═══ Listed entries

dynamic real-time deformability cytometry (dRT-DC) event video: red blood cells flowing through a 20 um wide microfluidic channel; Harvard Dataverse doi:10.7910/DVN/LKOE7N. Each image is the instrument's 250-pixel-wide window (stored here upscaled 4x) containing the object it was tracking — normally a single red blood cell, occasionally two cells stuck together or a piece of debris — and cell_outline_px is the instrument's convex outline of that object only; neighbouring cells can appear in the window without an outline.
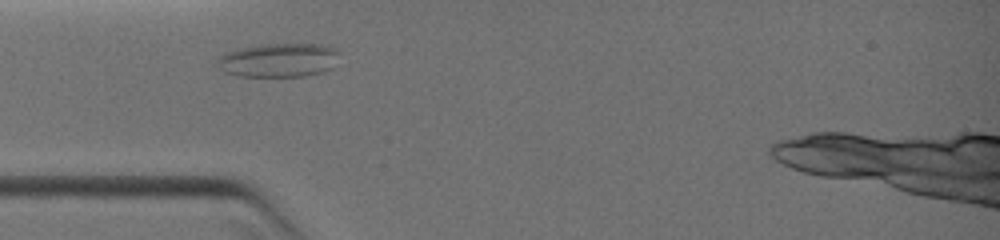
{"species": "common noctule bat (a hibernating species)", "species_latin": "Nyctalus noctula", "temperature_condition": "warm", "stored_images_in_passage": 2, "camera_frame_rate_fps": 3000, "um_per_image_px": 0.085, "animal": {"sex": "female", "body_mass_g": 19.0, "forearm_length_mm": 51.5}, "frame": {"image": 1, "passage_image": 1, "time_ms": 0.0, "image_size_px": [1000, 240], "cell_outline_px": [[340, 52], [332, 68], [324, 72], [304, 76], [236, 76], [224, 72], [220, 68], [220, 56], [224, 52], [240, 48], [264, 44], [320, 44], [336, 48]], "centroid_in_image_um": [23.73, 5.11], "position_along_channel_um": 61.3, "area_um2": 24.1}}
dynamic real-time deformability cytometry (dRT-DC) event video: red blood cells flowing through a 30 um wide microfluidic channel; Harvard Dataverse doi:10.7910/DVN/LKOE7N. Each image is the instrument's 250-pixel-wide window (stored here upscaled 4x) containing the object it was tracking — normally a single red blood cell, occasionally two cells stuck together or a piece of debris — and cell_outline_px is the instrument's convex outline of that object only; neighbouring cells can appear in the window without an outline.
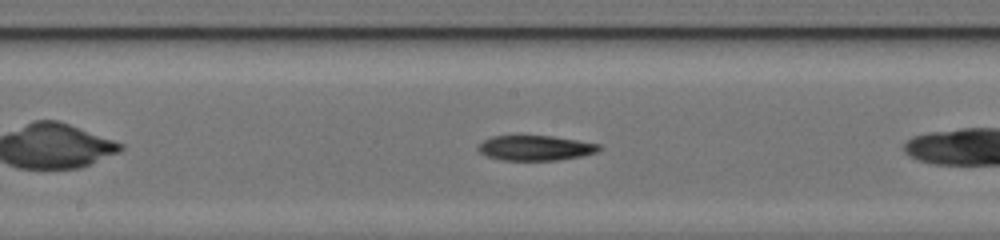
{"species": "common noctule bat (a hibernating species)", "species_latin": "Nyctalus noctula", "temperature_condition": "cold", "stored_images_in_passage": 25, "camera_frame_rate_fps": 3000, "um_per_image_px": 0.085, "animal": {"sex": "female", "body_mass_g": 17.0, "forearm_length_mm": 48.0}, "frame": {"image": 1, "passage_image": 11, "time_ms": 3.333, "image_size_px": [1000, 240], "cell_outline_px": [[600, 148], [596, 152], [580, 156], [556, 160], [504, 160], [488, 156], [480, 152], [476, 148], [484, 140], [492, 136], [552, 136], [600, 144]], "centroid_in_image_um": [45.49, 12.57], "position_along_channel_um": 202.7, "area_um2": 17.34}}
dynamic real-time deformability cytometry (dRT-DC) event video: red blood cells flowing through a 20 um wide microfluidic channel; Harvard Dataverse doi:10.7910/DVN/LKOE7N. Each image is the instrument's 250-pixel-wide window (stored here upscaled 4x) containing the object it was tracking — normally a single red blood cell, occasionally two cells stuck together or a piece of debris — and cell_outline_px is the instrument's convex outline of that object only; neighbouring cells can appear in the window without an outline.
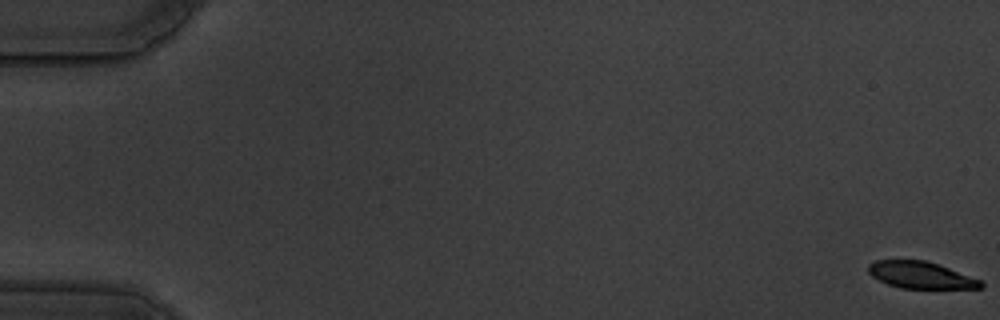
{"species": "common noctule bat (a hibernating species)", "species_latin": "Nyctalus noctula", "temperature_condition": "warm", "stored_images_in_passage": 59, "camera_frame_rate_fps": 3000, "um_per_image_px": 0.085, "animal": {"sex": "male", "body_mass_g": 19.5, "forearm_length_mm": 54.6}, "frame": {"image": 1, "passage_image": 1, "time_ms": 0.0, "image_size_px": [1000, 320], "cell_outline_px": [[984, 288], [900, 288], [888, 284], [872, 276], [868, 272], [868, 264], [876, 260], [924, 260], [948, 268], [980, 280], [984, 284]], "centroid_in_image_um": [78.23, 23.38], "position_along_channel_um": 6.8, "area_um2": 17.28}}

══════

* Short problem: Omit every image. Quote each record exactly.

* Reply to the task:
dynamic real-time deformability cytometry (dRT-DC) event video: red blood cells flowing through a 20 um wide microfluidic channel; Harvard Dataverse doi:10.7910/DVN/LKOE7N. Each image is the instrument's 250-pixel-wide window (stored here upscaled 4x) containing the object it was tracking — normally a single red blood cell, occasionally two cells stuck together or a piece of debris — and cell_outline_px is the instrument's convex outline of that object only; neighbouring cells can appear in the window without an outline.
{"species": "common noctule bat (a hibernating species)", "species_latin": "Nyctalus noctula", "temperature_condition": "warm", "stored_images_in_passage": 2, "camera_frame_rate_fps": 3000, "um_per_image_px": 0.085, "animal": {"sex": "female", "body_mass_g": 19.0, "forearm_length_mm": 51.5}, "frame": {"image": 1, "passage_image": 1, "time_ms": 0.0, "image_size_px": [1000, 240], "cell_outline_px": [[340, 52], [332, 68], [324, 72], [304, 76], [236, 76], [224, 72], [220, 68], [220, 56], [224, 52], [240, 48], [264, 44], [320, 44], [336, 48]], "centroid_in_image_um": [23.73, 5.11], "position_along_channel_um": 61.3, "area_um2": 24.1}}
dynamic real-time deformability cytometry (dRT-DC) event video: red blood cells flowing through a 30 um wide microfluidic channel; Harvard Dataverse doi:10.7910/DVN/LKOE7N. Each image is the instrument's 250-pixel-wide window (stored here upscaled 4x) containing the object it was tracking — normally a single red blood cell, occasionally two cells stuck together or a piece of debris — and cell_outline_px is the instrument's convex outline of that object only; neighbouring cells can appear in the window without an outline.
{"species": "common noctule bat (a hibernating species)", "species_latin": "Nyctalus noctula", "temperature_condition": "cold", "stored_images_in_passage": 25, "camera_frame_rate_fps": 3000, "um_per_image_px": 0.085, "animal": {"sex": "female", "body_mass_g": 17.0, "forearm_length_mm": 48.0}, "frame": {"image": 1, "passage_image": 11, "time_ms": 3.333, "image_size_px": [1000, 240], "cell_outline_px": [[600, 148], [596, 152], [580, 156], [556, 160], [504, 160], [488, 156], [480, 152], [476, 148], [484, 140], [492, 136], [552, 136], [600, 144]], "centroid_in_image_um": [45.49, 12.57], "position_along_channel_um": 202.7, "area_um2": 17.34}}
dynamic real-time deformability cytometry (dRT-DC) event video: red blood cells flowing through a 20 um wide microfluidic channel; Harvard Dataverse doi:10.7910/DVN/LKOE7N. Each image is the instrument's 250-pixel-wide window (stored here upscaled 4x) containing the object it was tracking — normally a single red blood cell, occasionally two cells stuck together or a piece of debris — and cell_outline_px is the instrument's convex outline of that object only; neighbouring cells can appear in the window without an outline.
{"species": "common noctule bat (a hibernating species)", "species_latin": "Nyctalus noctula", "temperature_condition": "warm", "stored_images_in_passage": 59, "camera_frame_rate_fps": 3000, "um_per_image_px": 0.085, "animal": {"sex": "male", "body_mass_g": 19.5, "forearm_length_mm": 54.6}, "frame": {"image": 1, "passage_image": 1, "time_ms": 0.0, "image_size_px": [1000, 320], "cell_outline_px": [[984, 288], [900, 288], [888, 284], [872, 276], [868, 272], [868, 264], [876, 260], [924, 260], [948, 268], [980, 280], [984, 284]], "centroid_in_image_um": [78.23, 23.38], "position_along_channel_um": 6.8, "area_um2": 17.28}}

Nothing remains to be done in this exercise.